LIST OF TASKS:
- a) According to the passage on unit testing below, when are tests useful?
- b) Summarize the passage on unit testing below in two sentences.

EXERCISE PASSAGE:
◇ ◇ ◇ ◇ ◇ ◇ ◇

I’ve been working on one of my personal C++ projects that deals with processing bitmaps. Recently I’ve been thinking about how I use unit tests when I develop software and in particular this project where the data is all about 2D maps and various algorithms.
In my younger days of writing code I’d just write “stuff that worked”. No tests, no version control. It got stuff done, but in the long run hard to maintain. When I was first introduced to writing unit tests it didn’t quite “click”. It felt slow and awkward. I felt it got in the way of “getting stuff done”.
These days I see the value of tests very differently. Not only how it helps long term maintenance, but also because it forces you to slow down and think before committing to writing the business logic. I like test driven development as a design tool to get a better feel of whether the interface makes sense. It also makes it clear when you have undesired dependencies.
The anatomy of tests
I’m a fan of very small tests. Atomic tests. Tests whose name will tell me exactly what failed. Tests that are easy to debug when stuff goes wrong. Tests where I can set a breakpoint early in the test and quickly step into the heart of the problem. It’s when tests fail that they are useful, not when they succeed. I don’t like debugging tests like this:
TEST(Length2DTest, Operations)

◇ ◇ ◇ ◇ ◇ ◇ ◇

DATA BLOCK:

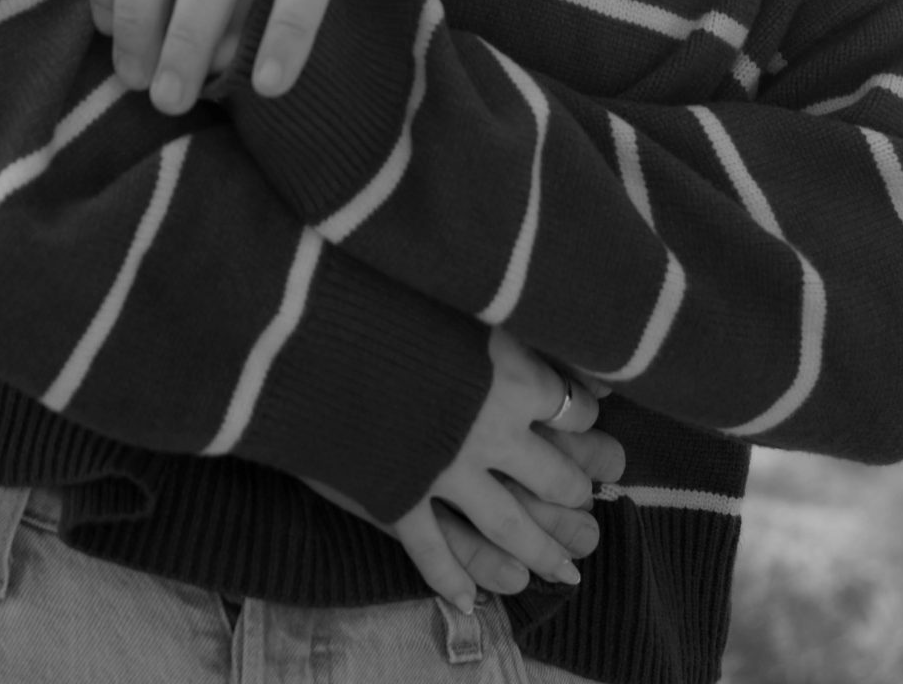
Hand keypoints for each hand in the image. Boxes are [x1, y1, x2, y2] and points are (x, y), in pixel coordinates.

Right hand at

◇ ◇ ◇ ◇ ◇ ◇ ◇

SOLUTIONS:
- a) Tests are useful when they fail, not when they succeed.

- b) The author once wrote code without tests or version control and at first found unit tests slow and awkward, but now values them for long-term maintenance and for forcing careful thought before writing business logic. The author also favors test-driven development as a design tool and prefers very small, atomic tests whose names show exactly what failed and which are easy to debug.